Extract to read.
== Segment start ==

Now the only views I can deal with
now these days myself in my
projects where I have full control.
Only Postgres views.
Michael: That's it.
Nikolay: Everywhere else I avoid
them because I don't want to
deal with dependency hell later.
Because it's just a lot of overhead.
You just change something or add
column or drop column.
You need to recreate your views
and logs and logs when you issue
DDL, like, I don't want this.
But Yes, views can be used in many
cases, but you cannot create
an index on a regular view.
Again, I'm speaking of performance.
Just views will hide it, right?
And that's it.
I mean, hide some rows.
Michael: Exactly.
But it also makes the implementation
a little bit easier because
you don't have to update.
You don't have to make the application
aware of your soft delete
implementation.
Nikolay: Well, yeah.
Michael: You could just point the
application at the view now.
The Application doesn't
Nikolay: see those rows at all,
right?
Michael: Should we move on to some
other, like...
Nikolay: Approach.
Separate table approach.
Michael: Yes.
Nikolay: So straightforward approach.
Let's just have the table with
same structure, right?
Maybe not the same set of indexes
because we don't need all of
them, maybe, right?
And just insert to that table,
maybe using some trigger when
delete happens.
Michael: Yeah, so the 2 approaches
I've had are a shadow table
for each table that you want to,
yeah.
I don't know if that's the correct
term.
Nikolay: And I also hated this.

== Segment end ==

Figure understanding tasks
== Segment start ==

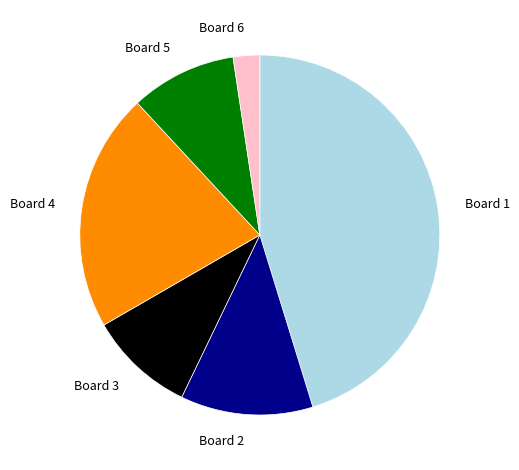

Is there any slice that represents more than half of the pie?

No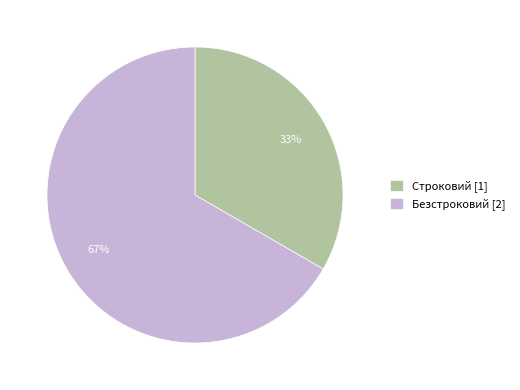

Is there a majority slice in this chart?

Yes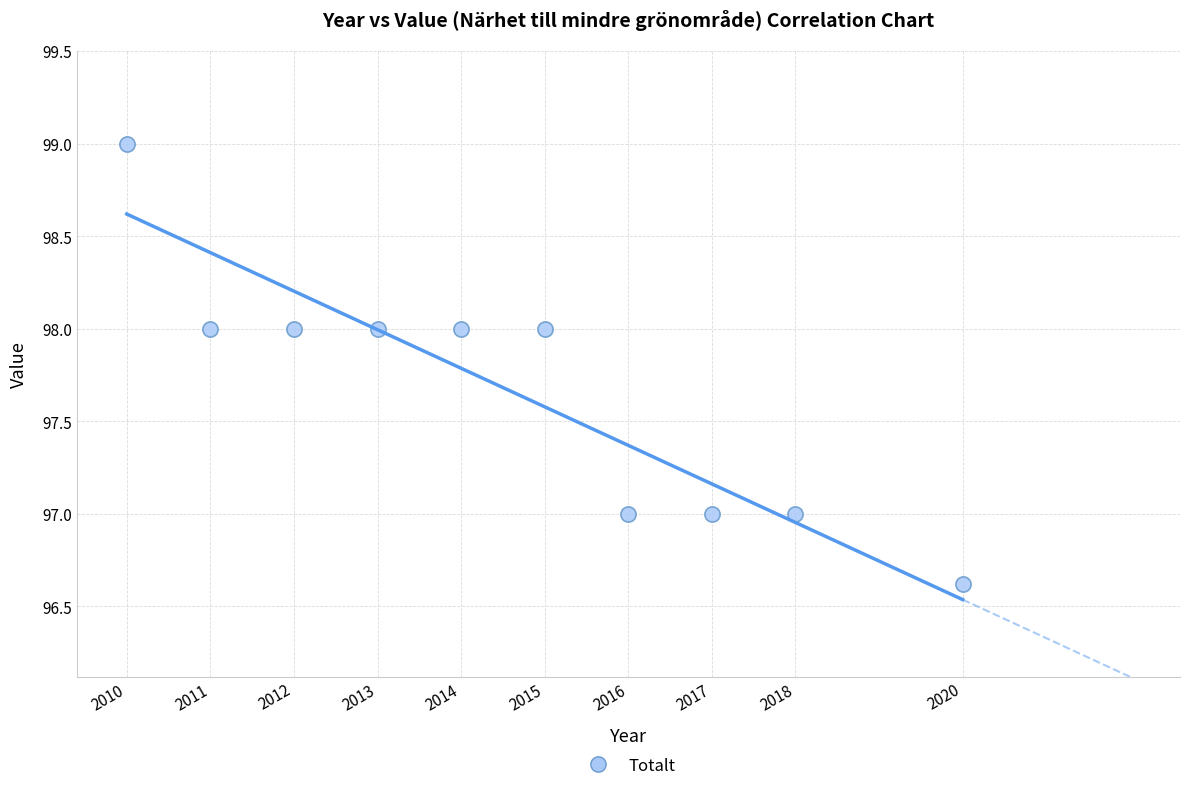

What is the range of Y values (max minus min)?

2.4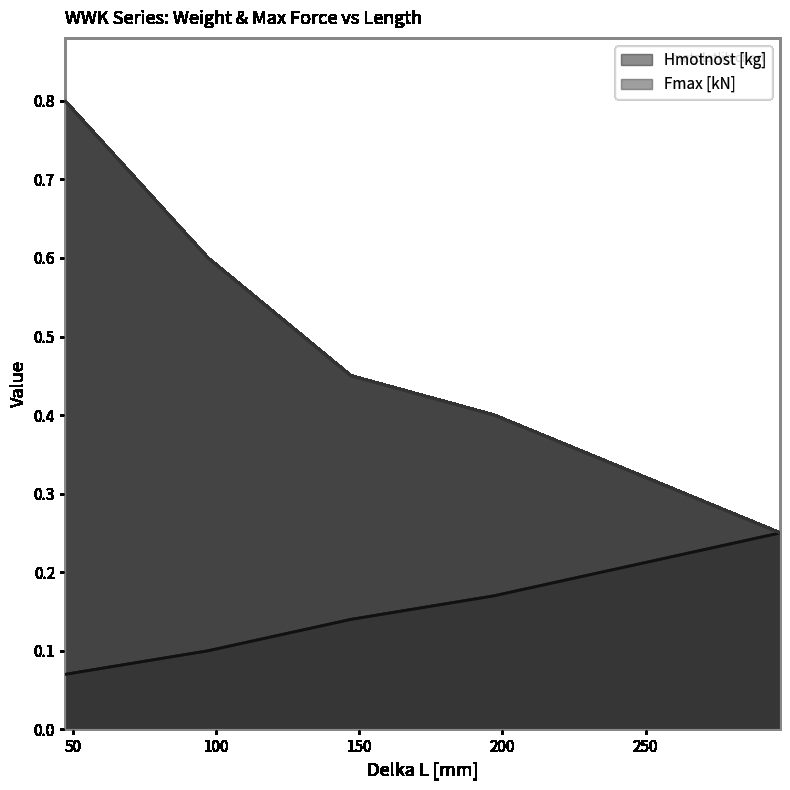

Which series has the largest total across all categories?

Fmax [kN]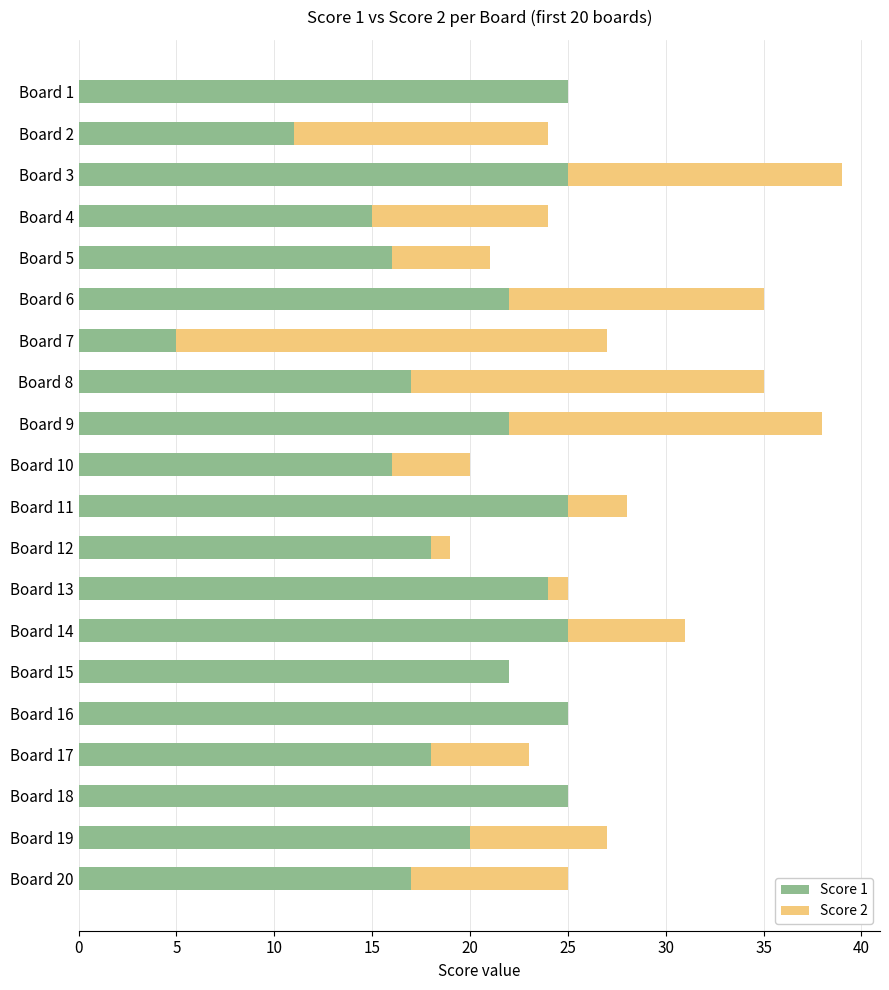

Is it true that Score 1 equals 34 at Board 19?

False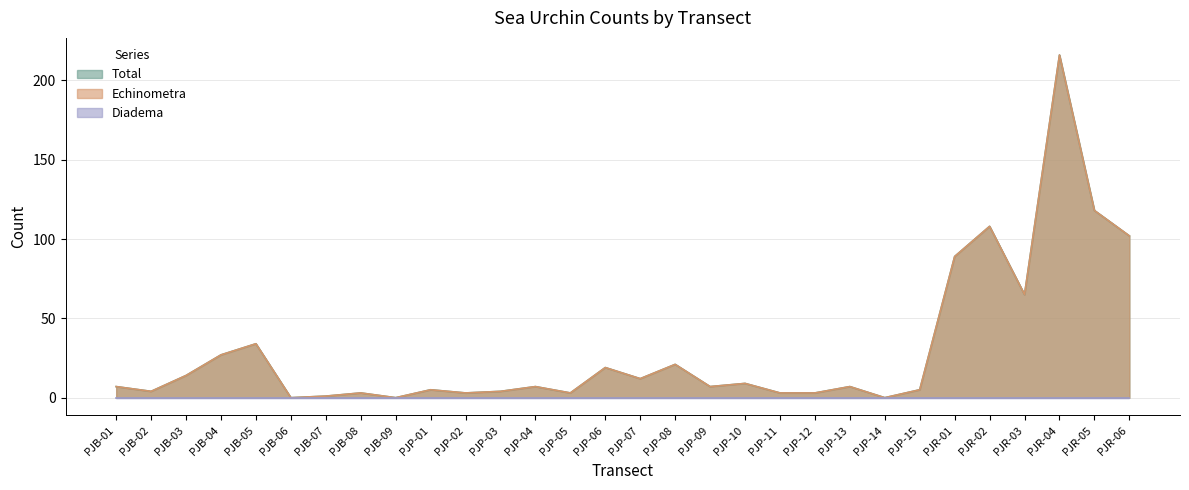

What is the label of the 6th point from the right?

PJR-01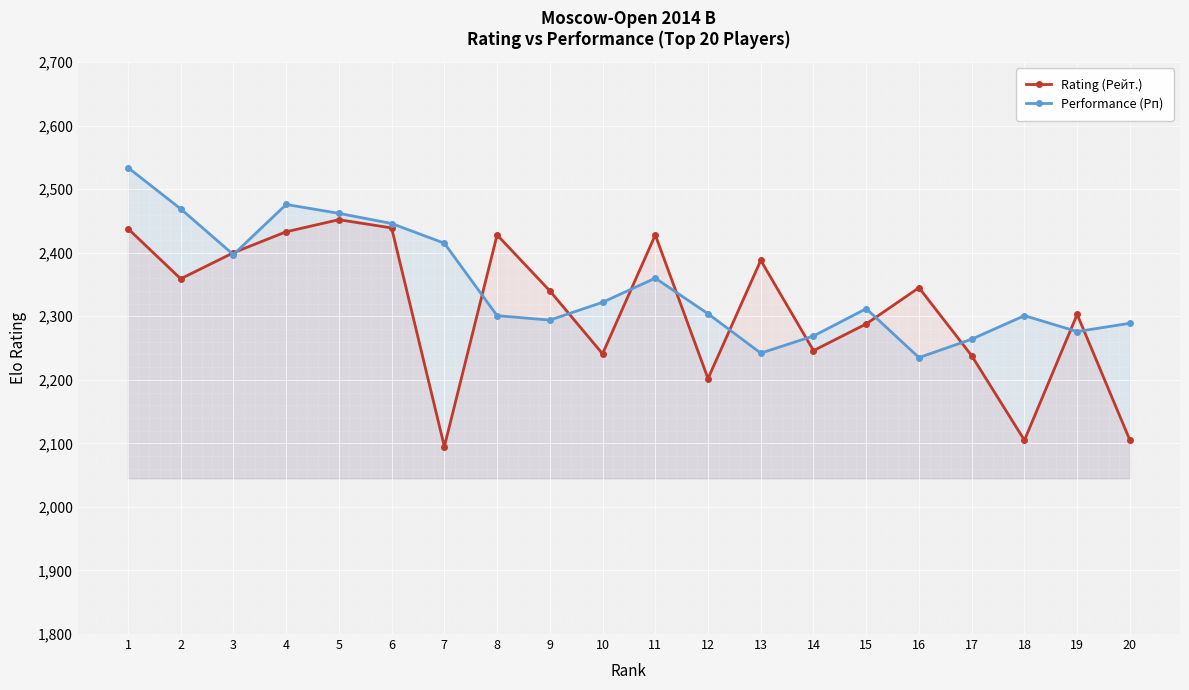

In Performance (Рп), how many points are higher than both neighbors (excluding endpoints)?

4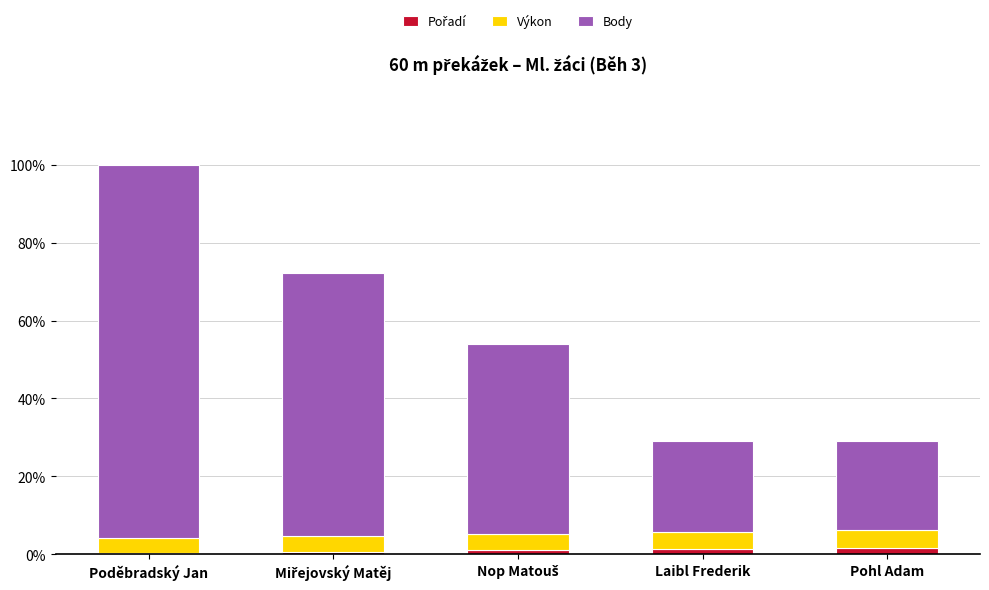

At which category is the sum across all series the highest?

Poděbradský Jan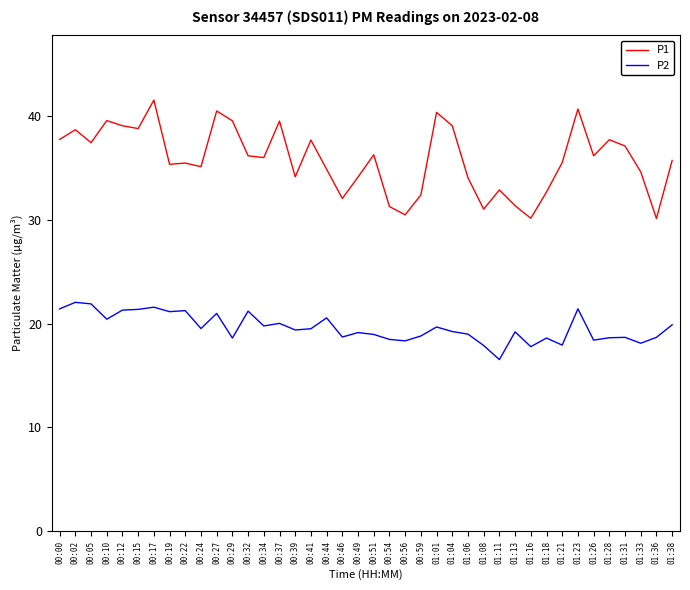

What is the total value across all series at 00:12?

60.4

== Segment end ==

Exercise 1. In the transcript, why does Nikolay avoid views except in the projects he fully controls? Answer in one to three sentences.
Exercise 2. Please duplicate the part of the transcript that begins at the words "You just change" and stops after "And that's it.".

Response area 1. He doesn't want to deal with dependency hell later, which he calls a lot of overhead. Any change, such as adding or dropping a column, means the views have to be recreated when DDL is issued.

Response area 2.
You just change something or add
column or drop column.
You need to recreate your views
and logs and logs when you issue
DDL, like, I don't want this.
But Yes, views can be used in many
cases, but you cannot create
an index on a regular view.
Again, I'm speaking of performance.
Just views will hide it, right?
And that's it.